Images are also highly layered in the sense that you rarely create a base Docker image; instead, you almost always start with the FROM instruction and specify a base image to start with. For example, you might base your web server on the official NGINX image, and if you chose the Alpine version, then the image you are using as your base (NGINX) used Alpine as its base image. Similarly, you can base new images off your own previously created images.

Once your image is created, whether local or in a registry, you could use Docker to run it with a simple CLI command:

docker run [IMAGE_NAME]

But if you want to deploy that image to Pods in Kubernetes, you’ll need to push it to a container registry.

Container Registries

Container registries are similar in convention to Git repos. You use the “docker push” command to push an updated local copy of an image up to a remote registry, and conversely, you use “docker pull” to get an updated copy of the image from the remote registry to your local machine. You even can run “docker commit” on a running container to build a new local image based on the changes made to the container while it was running.

Docker images are registered with a name and a tag. That tag is often a version, like myapp:1.0 and later myapp:2.0, but can also represent other types of variants, like which type of Linux the image was based on. For example, as we mentioned above, you can get NGINX build on Alpine Linux by referencing the image “nginx:alpine” or “nginx:1.15-alpine” for that NGINX built on that specific version of Alpine.

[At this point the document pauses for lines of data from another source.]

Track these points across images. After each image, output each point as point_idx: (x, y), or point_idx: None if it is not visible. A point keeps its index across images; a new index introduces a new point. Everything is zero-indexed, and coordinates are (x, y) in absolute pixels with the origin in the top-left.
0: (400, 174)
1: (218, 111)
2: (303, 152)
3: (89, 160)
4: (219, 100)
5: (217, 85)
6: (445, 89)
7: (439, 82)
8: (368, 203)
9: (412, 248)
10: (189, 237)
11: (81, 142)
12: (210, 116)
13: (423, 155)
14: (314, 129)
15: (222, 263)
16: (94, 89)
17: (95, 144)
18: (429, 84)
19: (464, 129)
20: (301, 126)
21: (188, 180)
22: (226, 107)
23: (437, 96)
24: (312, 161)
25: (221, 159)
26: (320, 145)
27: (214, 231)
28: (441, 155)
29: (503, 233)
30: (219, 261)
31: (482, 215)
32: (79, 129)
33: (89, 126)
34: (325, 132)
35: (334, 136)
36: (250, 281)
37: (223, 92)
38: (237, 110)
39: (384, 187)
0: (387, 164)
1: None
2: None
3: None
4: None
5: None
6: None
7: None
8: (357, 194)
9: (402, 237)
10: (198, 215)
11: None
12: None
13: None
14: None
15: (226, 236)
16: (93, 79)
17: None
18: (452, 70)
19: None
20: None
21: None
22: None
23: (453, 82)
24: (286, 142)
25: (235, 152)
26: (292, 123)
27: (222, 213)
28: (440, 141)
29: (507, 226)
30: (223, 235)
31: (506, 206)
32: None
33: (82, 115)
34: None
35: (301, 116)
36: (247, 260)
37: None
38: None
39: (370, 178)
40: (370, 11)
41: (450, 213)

To configure Docker to run with a specific image registry, you just login to it with the “docker login” command. That is really the only sense in which you login with Docker; in fact, you can’t register for an account at docker.com, rather you create an account at hub.docker.com, their official container registry.

Like Github, Docker Hub is a very popular place for public code, and can also be used for private code. There are a variety of other options on the public internet; for example, Google Container Registry. Alternatively, you can host a registry locally, either with default Docker tools, or a feature rich enterprise solution like Harbor.

Harbor and PKS

Harbor is open source, enterprise-grade, and PKS is built to use it by default. PKS and Harbor can both be run on-prem, on company-owned hardware, which can be helpful in some industries for compliance and security concerns. It also helps with security with features like container signing and vulnerability scanning.

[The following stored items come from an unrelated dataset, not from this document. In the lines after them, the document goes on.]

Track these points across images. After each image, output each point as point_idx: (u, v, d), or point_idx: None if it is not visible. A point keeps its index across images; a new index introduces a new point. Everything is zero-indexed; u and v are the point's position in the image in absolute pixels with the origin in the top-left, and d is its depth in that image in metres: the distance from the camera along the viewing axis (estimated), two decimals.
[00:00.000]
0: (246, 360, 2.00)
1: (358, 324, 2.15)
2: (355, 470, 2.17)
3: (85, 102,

Just like signed certs back HTTPS and allow us to confidently shop online knowing the website is from who it says it is, signed containers ensure the image you are deploying is from where you think it is. Imagine how bad it could be if you were running Kubernetes in a production environment and ran a malicious image instead of the one you were expecting to run.

Harbor can automatically scan for vulnerabilities as your images are pushed into it. This is great for microservice architecture, because you may end up with many small teams each managing versions and dependencies separately. That can make it tough to keep on top of all the possibility vulnerabilities that could be introduced to your environment. Harbor can keep images with known vulnerabilities from being allowed to run in your Kubernetes clusters.

Conclusion

In summary, Kubernetes orchestrates the running of containers. Containers are run from images, and images are stored in registries. Before deploying workloads with Kubernetes, you must build your images with Docker, and push them to a container registry. That registry could be DockerHub, a home-grown registry, a cloud provider’s registry, or an open-source registry like Harbor.

PKS and Harbor both fit VMware’s vision of offering the convenience of the cloud for your on-prem data center, supported by enterprise-grade features, all of this to enable large companies who prefer their own data centers to benefit from Kubernetes and the container revolution. Harbor rounds out the other VMware solutions like NSX for networking and vSAN for storage that make up the full PKS package.